- **Texte à lire**:
+++

« Mars » était tout à
la fois le dieu de la guerre et celui des cultures et des troupeaux chez les
romains de l’antiquité, nous apprenait-on au lycée, il y a encore une
cinquantaine d’années… Une lointaine époque qui fait presque
« vestiges » à l’exemple des ruines de Tipaza ou de Timgad…
Mais de nos jours ce mois des
mimosas et bien d’autres arbres fleuris de chez nous est devenu le mois où l’on
célèbre la mémoire des martyrs, tel Larbi Ben M’hidi, bien sur, mais tous les
innombrables, d’Est en Ouest, des rives de la Méditerranée aux très lointaines
dunes sahariennes qui bordent l’Ahaggar…
Jeudi 2 mars donc, je sors du
métro et marche à pas rapides vers la Grande poste… Au carrefour, de l’autre coté
du trottoir sous l’œil bonhomme d’un policier, une élégante et jeune dame de
plus de 85 ans traverse.. J‘ai l’impression d’une séquence de film « nouvelle vague » tant, svelte et
sereine, cheveux d’un argent brillant et doux, heureuse, elle traverse la chaussée
sous un soleil printanier… Beaucoup d’Algérois, particulièrement les riverains
d’Hussein Dey et du haut Panorama connaissent bien cette silhouette discrète …
Je l’arrête à mon
niveau et, elle hésite, quelques longues secondes à me reconnaitre… Je lui
parle du livre… Oui : Anna, je répète… et ajoute Louisette Ighilahriz et les
biscuits Bimo qu’elle lui offre à chaque fois qu’elle la visite chez
elle … « AHH… Mais bien sur… » Et
de rire comme une adolescente en s’excusant de sa médiocre mémoire, vu son âge…
(photo
Abderrahmane Djelfaoui)

+++

Données de compréhension de graphiques:
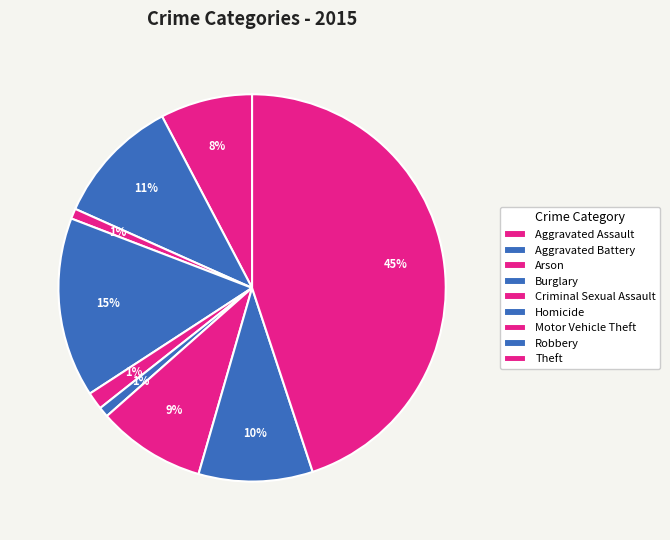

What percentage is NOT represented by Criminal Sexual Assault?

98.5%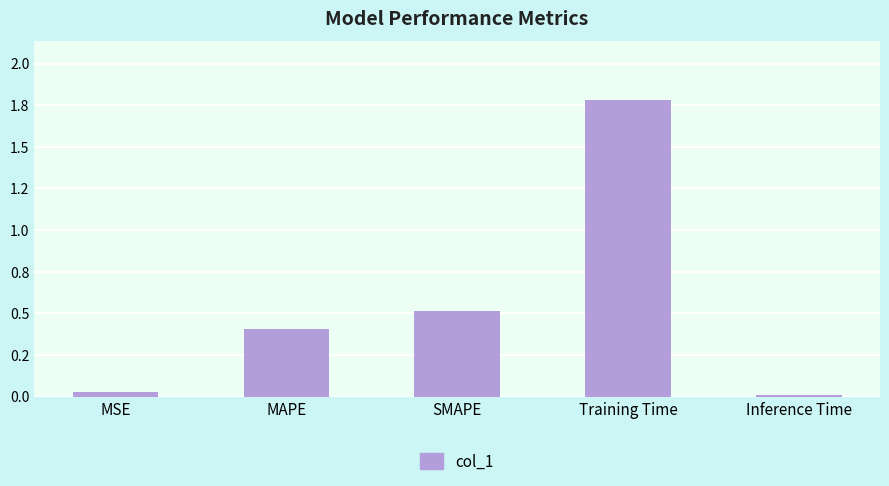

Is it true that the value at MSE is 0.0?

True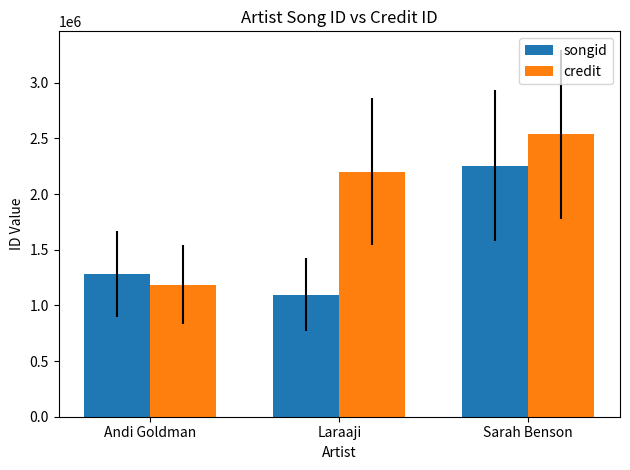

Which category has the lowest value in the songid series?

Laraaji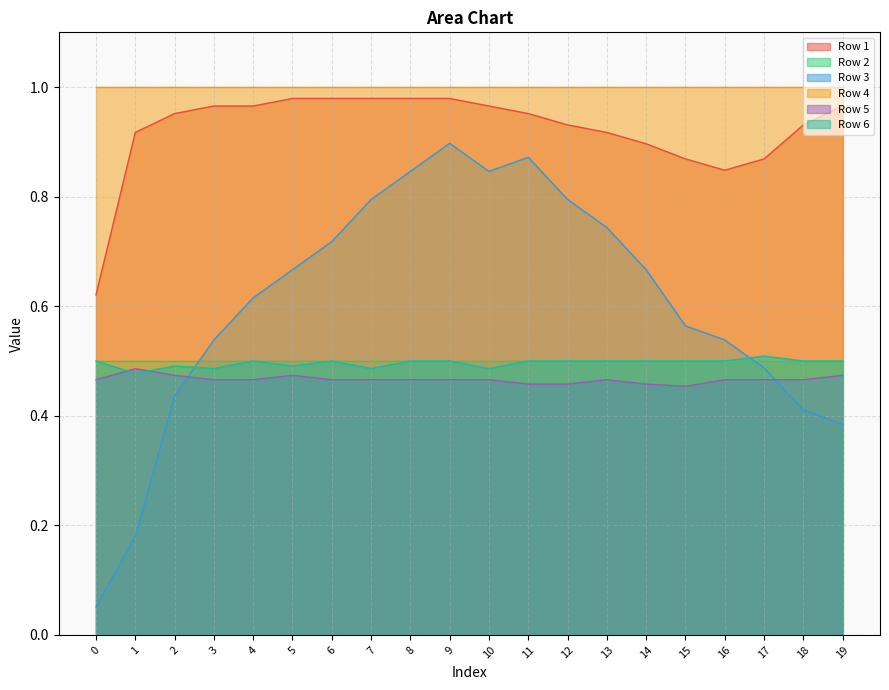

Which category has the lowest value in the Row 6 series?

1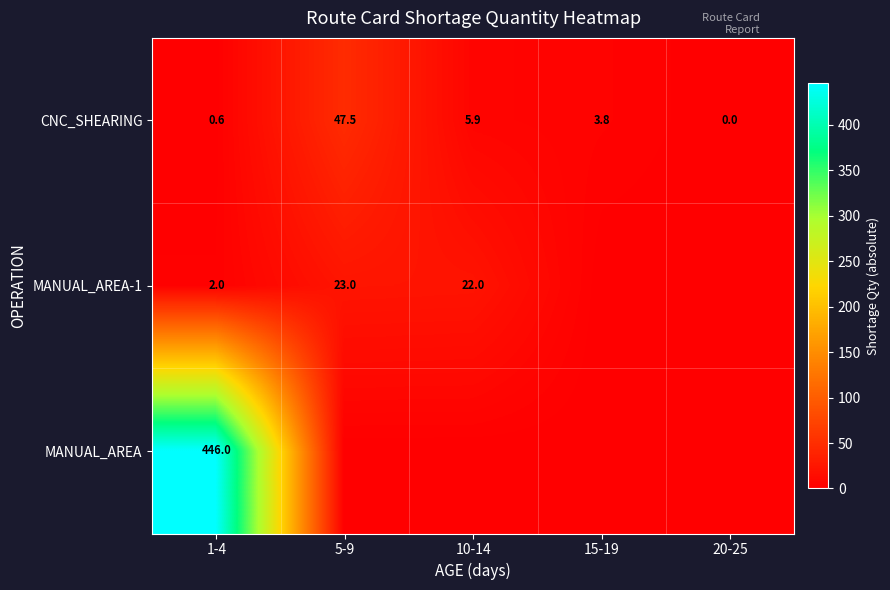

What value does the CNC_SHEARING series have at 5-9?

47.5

+++

- **Consigne 1**: Relevez tous les noms propres de lieux qui figurent dans le texte sur le mois de mars.
- **Consigne 2**: Rédigez la suite du texte sur le mois de mars en reprenant après sa dernière phrase.
Ces données n'ont aucun lien avec le texte sur le mois de mars.

- **Corrigé 1**: Tipaza, Timgad, la Méditerranée, l'Ahaggar, la Grande poste, Hussein Dey, le haut Panorama

- **Corrigé 2**:
Cette dame c’est Eliett Fatma Zohra Loup née dans une ferme à Birtouta
avant la deuxième guerre mondiale. Elle, qui fut la camarade d’Anna Gréki ;
la compagne de cellule de Zhor Zerari, Baya Hocine, Fadela Dziria, Jaqueline
Guerroudj et tant d’autres « sœurs »
à Serkadji au même moment (1957-59) où étaient également emprisonnés Moufdi
Zakaria, Henri Alleg, Laadi Flici et El Badji au quartier des condamnés à
morts…
Elle me dit qu’elle vient d’acheter deux séries de timbres d’Algérie
qu’elle me montre avec fierté et sourire… Elle insiste pour que j’en prenne un exemplaire
de chaque qu’elle m’offre. « Ca me
rappelle tant mon enfance », dit-elle…
Souvenir ….
Eliett
Loup et Louisette Ighilahriz
lisant une
poésie sur la « ville de cent lieux, ville noire »
lors d’un
après midi autour d’un thé et de biscuits Bimo sur les hauteurs d’Hussein Dey
en aout 2015…
(photo
Abderrahmane Djelfaoui)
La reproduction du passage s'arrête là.